The much-awaited health-care reform plan the White House released this morning is little more than an amalgamation of the taxing, spending, mandating, and regulating policies of the bills that passed the House and Senate last year.
Instead of offering a genuinely fresh approach, Mr. Obama split the difference between two bad bills that are hugely unpopular with the American people. He would continue to mandate that both individuals and employers pay for health insurance or face fines and penalties. He would expand Medicaid, the most dysfunctional health program in the country. And he would increase fees on insurers and other health companies — fees that will be passed along to consumers in the form of higher premiums.
The big new idea in the president’s plan is to federalize regulation of health insurance, creating a Health Insurance Rate Authority to conduct “reviews of unreasonable rate increases and other unfair practices of insurance plans.” This reflects the overall strategy to give more and more control over the health sector to Washington.
Mr. Obama clearly is not trying to bridge the divide between Republicans and Democrats as a starting point for a dialogue at the summit on Thursday. A separate document listing Republican ideas he would include focuses almost exclusively on policies to crack down on waste, fraud, and abuse — good ideas, but not enough.

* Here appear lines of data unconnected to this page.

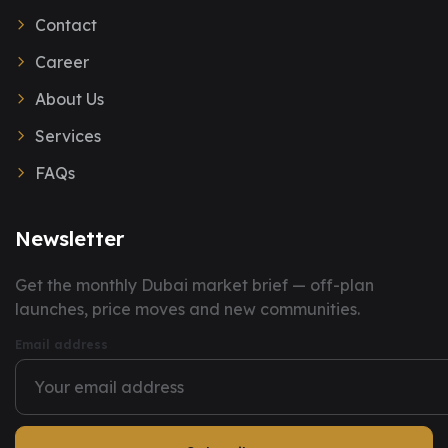
Contact
Career
About Us
Services
FAQs
Newsletter
You have successfully subscribed to our newsletter.
Get the monthly Dubai market brief — off-plan
launches, price moves and new communities.
Email address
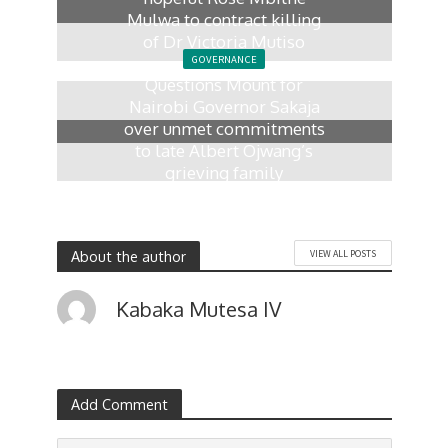
Mulwa to contract killing
of Dr Victoria Mutiso
GOVERNANCE
7 days ago
Questions Mount for
Nairobi Governor Sakaja
over unmet commitments
to late Albert Ojwang’s
grieving family
2 weeks ago
About the author
VIEW ALL POSTS
Kabaka Mutesa IV
Add Comment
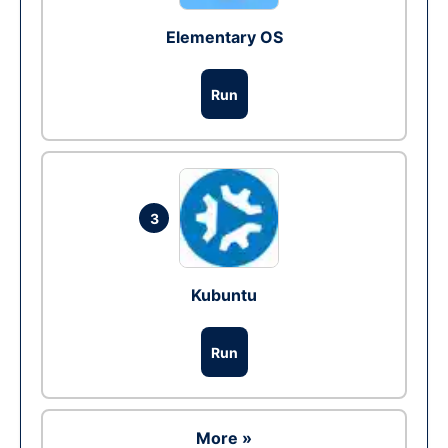
Elementary OS
Run
3
Kubuntu
Run
More »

In fact, the Obama plan snubs the GOP by calling for increased taxes on companies inside and outside the health sector, and for slapping a payroll tax on the non-wage interest and dividend income of wealthier Americans. These higher taxes will drive up the cost of health insurance, depress innovation, and delay the economic recovery.
The way the president has dealt with the Cornhusker Kickback, the Louisiana Purchase, and the labor-union exemption is to basically extend the sweetheart deals to others. All states get more favored treatment for expanding Medicaid, and the threshold for taxing high-cost health plans is raised, while the tax will not take effect until 2018.

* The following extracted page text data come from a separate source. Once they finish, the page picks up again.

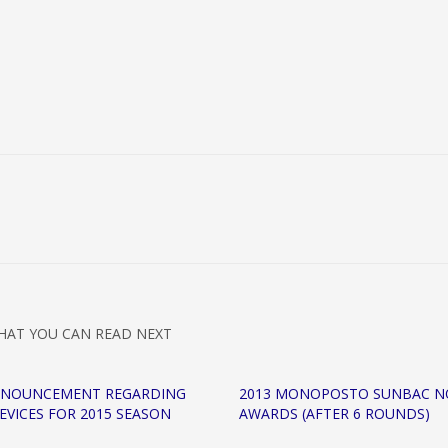
HAT YOU CAN READ NEXT
NNOUNCEMENT REGARDING
2013 MONOPOSTO SUNBAC N
EVICES FOR 2015 SEASON
AWARDS (AFTER 6 ROUNDS)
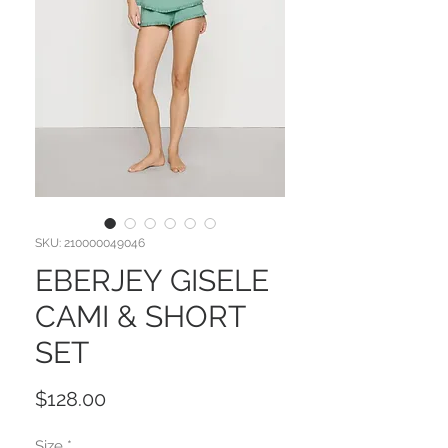
SKU: 210000049046
EBERJEY GISELE
CAMI & SHORT
SET
Price
$128.00
Size
*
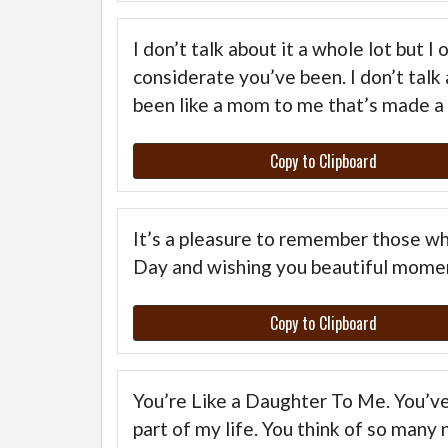
I don’t talk about it a whole lot but 
considerate you’ve been. I don’t talk
been like a mom to me that’s made a 
Copy to Clipboard
It’s a pleasure to remember those wh
Day and wishing you beautiful momen
Copy to Clipboard
You’re Like a Daughter To Me. You’ve
part of my life. You think of so many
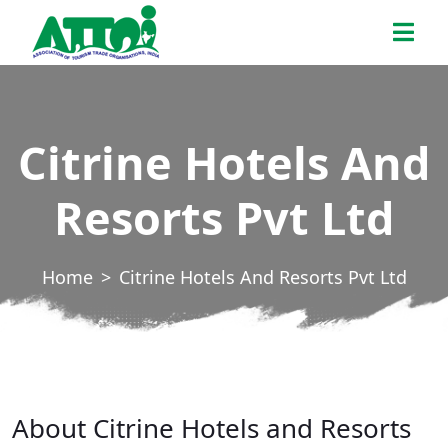
Skip
ATTOI
to
the
content
Citrine Hotels And
Resorts Pvt Ltd
Home
Citrine Hotels And Resorts Pvt Ltd
About Citrine Hotels and Resorts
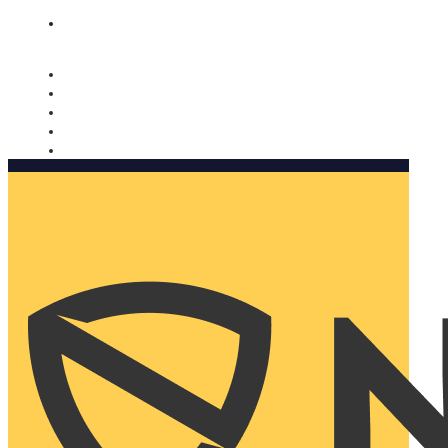
Nomorobo and AARP working together. Learn more
→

The proposal that the president has outlined will cost even more than the Senate bill. It will lead to exploding costs that will surely top the Senate bill’s $2.5 trillion over 10 years. Health spending will continue to rise, premium costs will increase, at least 24 million people will remain uninsured, and the system of subsidies to individuals and businesses will continue to allow politicians to pick winners and losers. Moreover, because the president’s plan is built upon the Senate bill, it would include cuts to Medicare that will jeopardize care for seniors.
The Obama plan is not an improvement, and it offers Republicans little upon which to build a conversation that could lead to genuine compromise at Thursday’s summit.